There's no questioning that Bank of America deserved to see a share-price decline, as its investors had long awaited a boost in returns of shareholder capital and therefore stood to lose a lot from the suspension of dividends and buybacks. But why did Goldman Sachs and JPMorgan Chase fall?

Interestingly, as the Wall Street Journal reported late this afternoon, JPMorgan Chase has much more exposure to the structured-note market, and therefore, if there were a problem with structured notes specifically, then today's slightly decline for JPMorgan would make sense. But there's no indication that anyone other than Bank of America has improperly accounted for structured notes in their capital calculations, and that makes the sell-off for JPMorgan and Goldman Sachs seem like a kneejerk reaction that's unwarranted by the facts.
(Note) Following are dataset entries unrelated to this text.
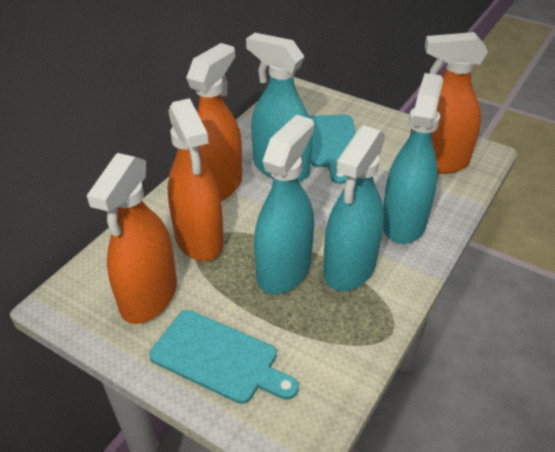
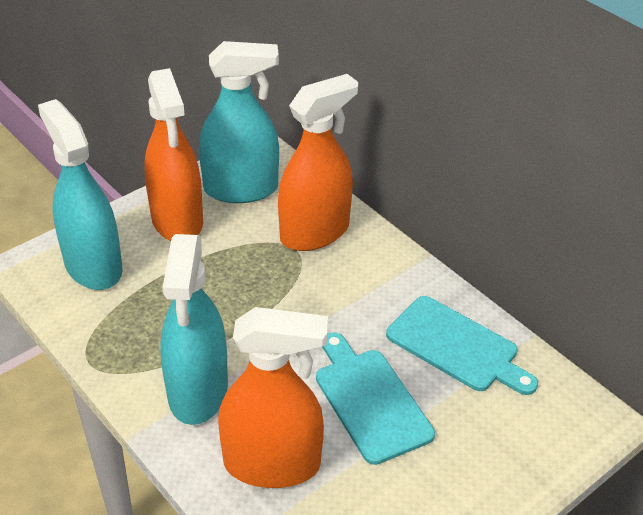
orange spray bottle: [87,153,177,324] [167,98,224,261] [186,43,242,201] [410,32,488,174] = 4 -> [144,68,203,241] [218,307,328,488] [278,74,358,251] = 3
turquoise spray bottle: [246,33,313,181] [254,115,314,294] [323,125,385,291] [383,73,443,244] = 4 -> [38,99,123,290] [160,234,228,425] [199,41,279,203] = 3

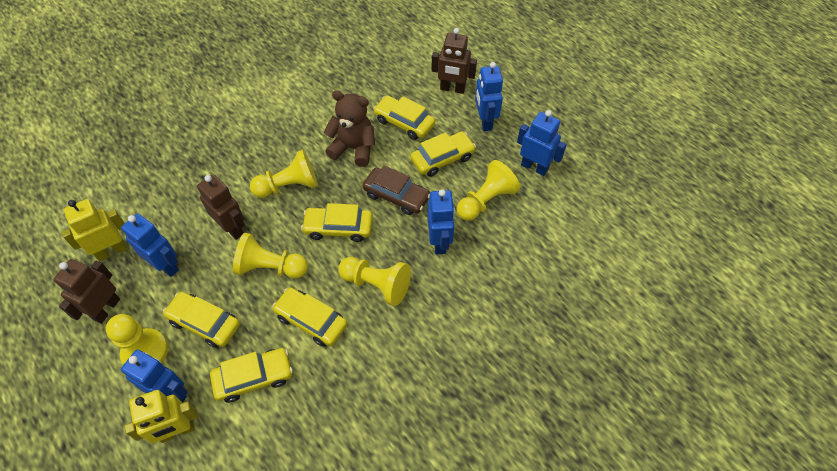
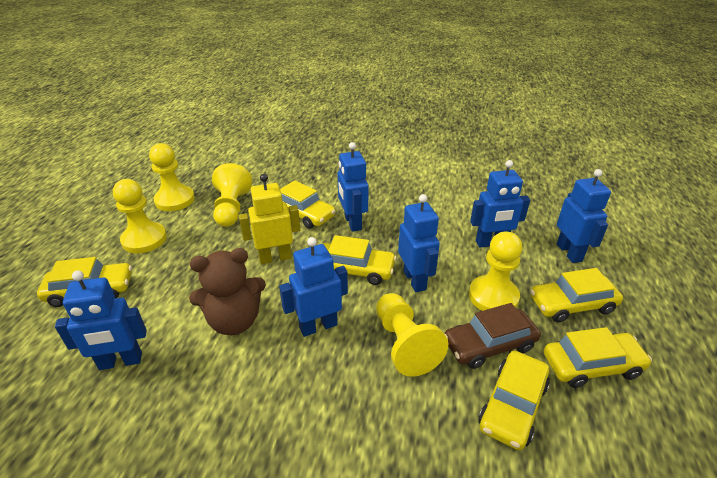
blue robot: [121,214,179,277] [121,350,188,402] [427,189,455,254] [475,62,503,131] [517,110,567,176] = 5 -> [55,270,147,370] [279,237,348,337] [337,142,369,232] [398,194,440,292] [470,160,530,247] [557,169,611,263] = 6
brown robot: [54,259,120,324] [197,174,245,240] [431,28,477,94] = 3 -> none = 0
yellow robot: [61,199,127,261] [124,390,198,443] = 2 -> [239,174,300,264] = 1

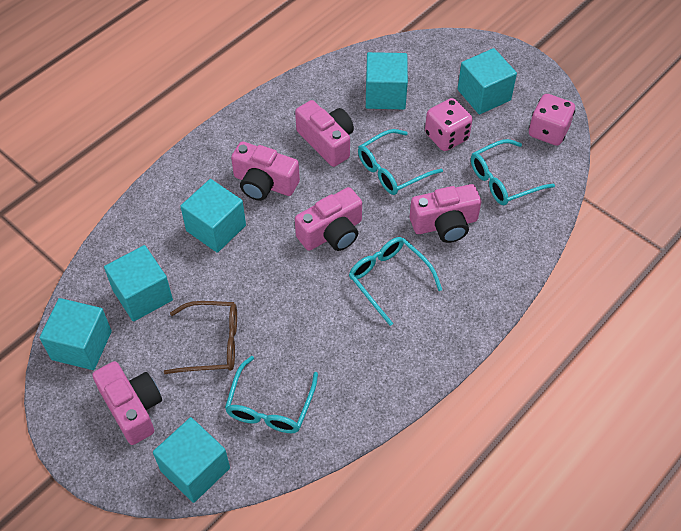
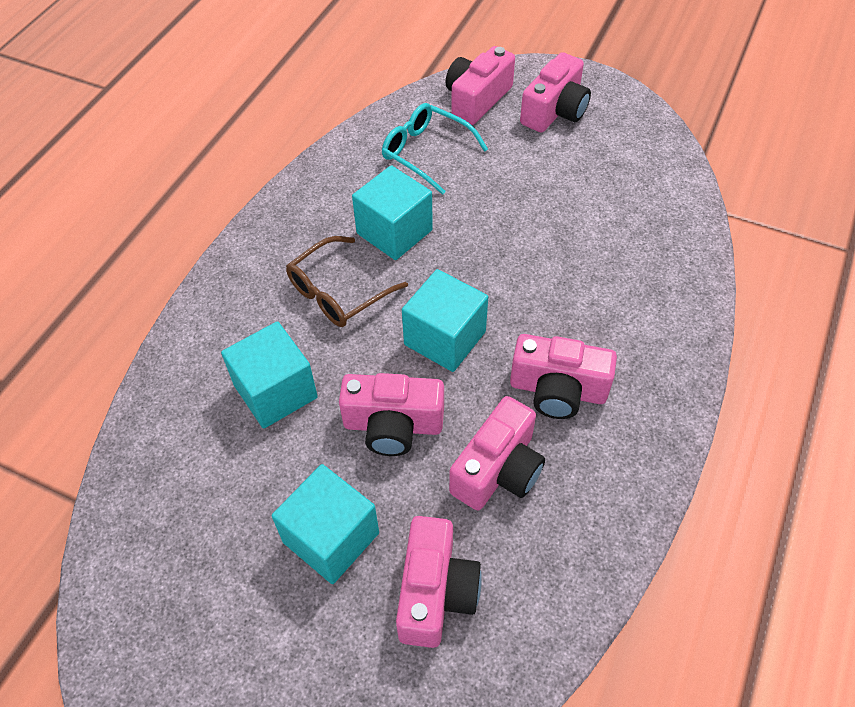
pink camera: [92,361,162,445] [231,141,300,201] [295,100,354,167] [295,187,362,251] [410,184,481,243] = 5 -> [339,373,444,456] [396,516,482,648] [446,46,515,125] [449,396,545,510] [510,334,617,419] [520,52,591,133] = 6
pink dice: [425,98,473,151] [529,94,575,146] = 2 -> none = 0
turquoise cube: [40,298,112,370] [104,245,173,322] [153,417,230,503] [180,179,246,253] [366,52,408,109] [458,48,517,115] = 6 -> [221,321,318,429] [272,464,379,584] [352,165,433,260] [402,269,488,372] = 4
turquoise glasses: [225,356,318,433] [349,237,442,326] [358,129,443,195] [471,139,555,205] = 4 -> [382,103,488,195] = 1

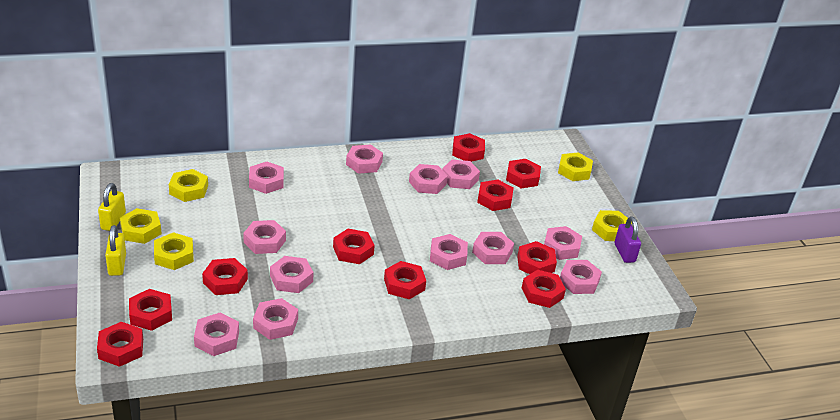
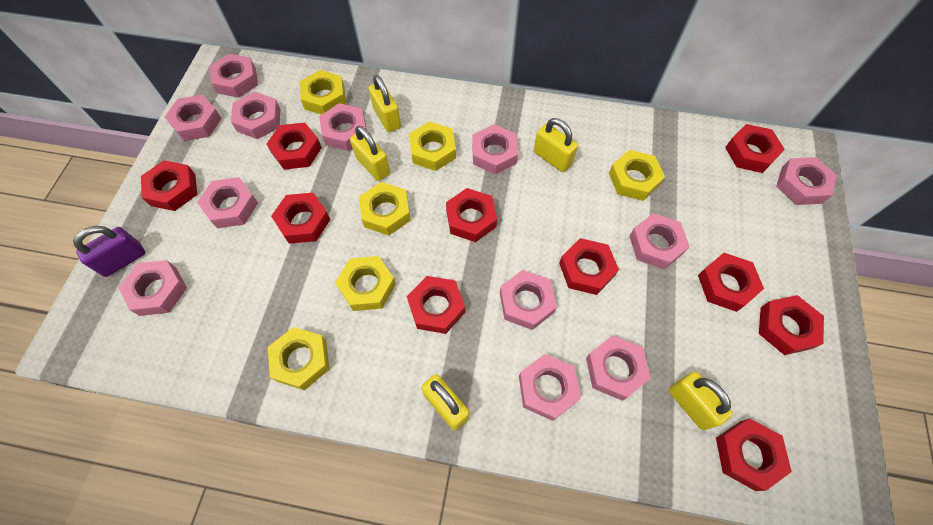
yellow nut: [120,208,162,244] [154,232,194,270] [169,169,208,202] [558,152,593,181] [592,210,632,241] = 5 -> [268,327,330,391] [300,70,346,115] [335,256,396,311] [359,182,411,236] [409,121,456,171] [609,150,665,201] = 6
yellow padlock: [98,183,126,231] [105,225,126,276] = 2 -> [350,126,390,181] [369,75,401,132] [421,374,469,431] [534,118,578,172] [669,372,733,430] = 5

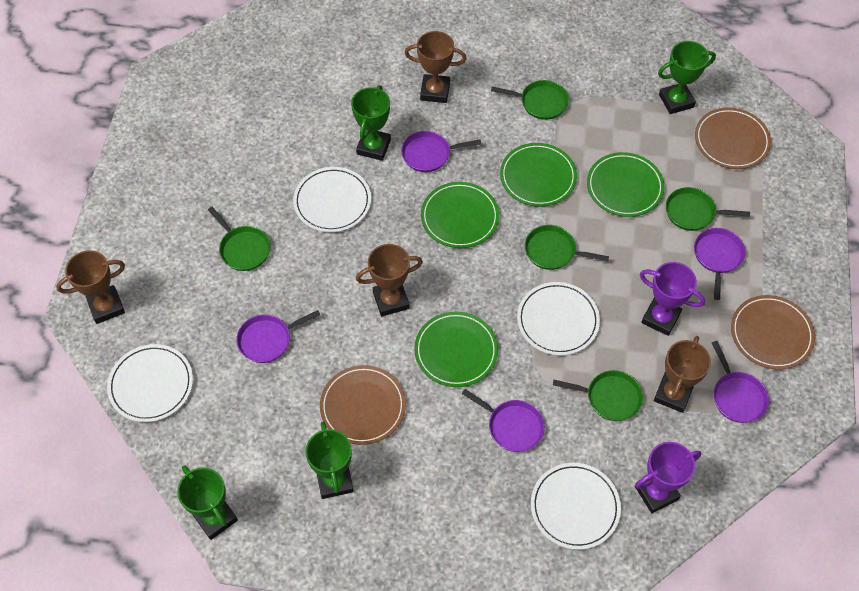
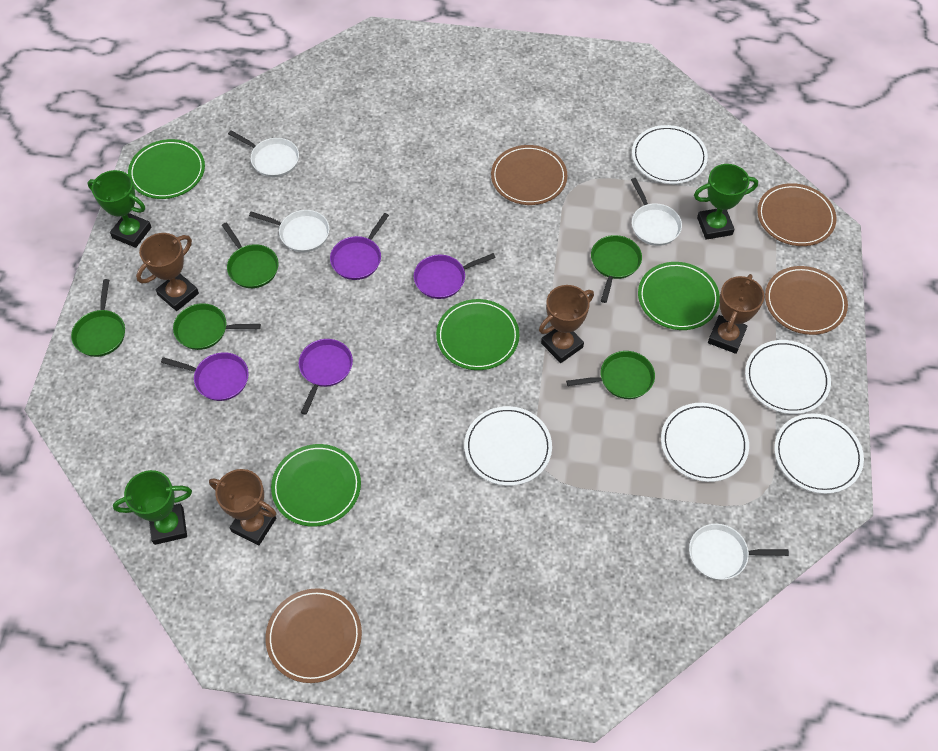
brown plate: [320,365,406,445] [695,107,771,169] [731,295,815,370] = 3 -> [265,588,362,683] [491,145,567,205] [757,183,836,246] [765,266,848,335] = 4
green trophy: [177,465,238,540] [305,422,354,499] [351,85,391,161] [658,41,716,114] = 4 -> [87,170,152,248] [113,470,192,545] [694,164,758,240] = 3
purple pan: [236,310,320,363] [401,131,481,172] [462,389,545,452] [694,228,746,300] [712,341,769,423] = 5 -> [161,352,249,401] [299,339,353,415] [330,213,389,280] [414,253,496,299] = 4
purple trophy: [635,442,701,513] [640,262,705,336] = 2 -> none = 0
white pan: none = 0 -> [228,130,299,177] [249,210,330,252] [631,178,682,246] [689,524,789,580] = 4
white plate: [107,344,193,422] [293,167,371,232] [517,282,600,355] [531,463,621,550] = 4 -> [464,406,552,486] [632,125,708,184] [661,403,749,482] [745,340,831,414] [774,414,864,494] = 5

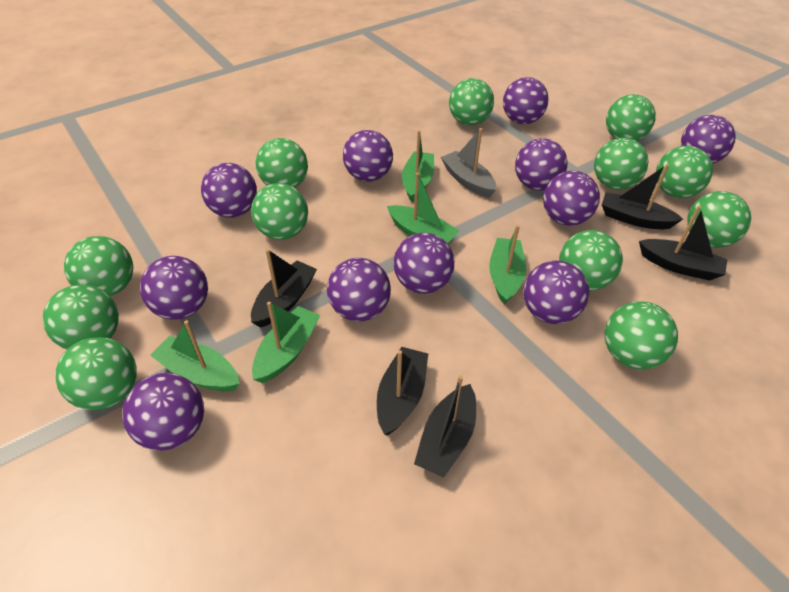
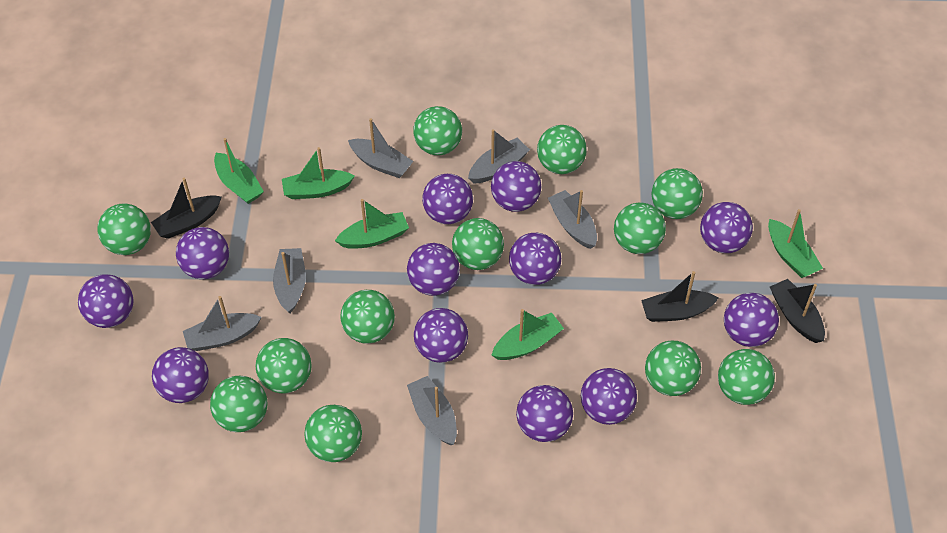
black boat: [251,249,317,328] [377,347,428,436] [414,375,476,478] [602,164,683,229] [639,206,727,281] = 5 -> [151,178,222,239] [641,271,719,322] [770,279,825,343] = 3
grey boat: [441,128,496,198] = 1 -> [183,296,262,351] [273,248,306,313] [348,118,413,178] [407,376,457,445] [468,129,530,183] [548,190,597,249] = 6
purple ball: [123,373,204,451] [140,256,208,320] [201,163,257,218] [327,258,391,321] [343,130,393,182] [393,233,454,294] [503,77,549,124] [515,138,568,191] [523,260,589,324] [543,171,600,226] [681,115,736,164] = 11 -> [78,274,134,328] [152,347,209,403] [176,227,229,279] [407,243,460,296] [414,308,468,363] [422,174,473,224] [491,161,541,212] [509,233,561,285] [516,385,573,442] [581,368,637,425] [700,202,753,253] [724,293,779,347] = 12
Moreover, treating banks as a group increasingly misrepresents the different moves they've made to rein in risk. For instance, JPMorgan Chase announced today that it has cut back on its intraday repo-market credit exposure, addressing one of the sources of systemic risk that many have seen as a potential cause of a future financial crisis. Goldman Sachs, meanwhile, has made numerous moves to reduce its overall leverage, and while that has arguably hurt profits, it should have made the shares safer from an investor's standpoint.

In all likelihood, today's punishment of bank stocks was unfair for all except Bank of America. The idea that B of A's blunder will prompt greater regulation overall seems farfetched, especially given the rapidity with which Bank of America took steps to remedy the situation.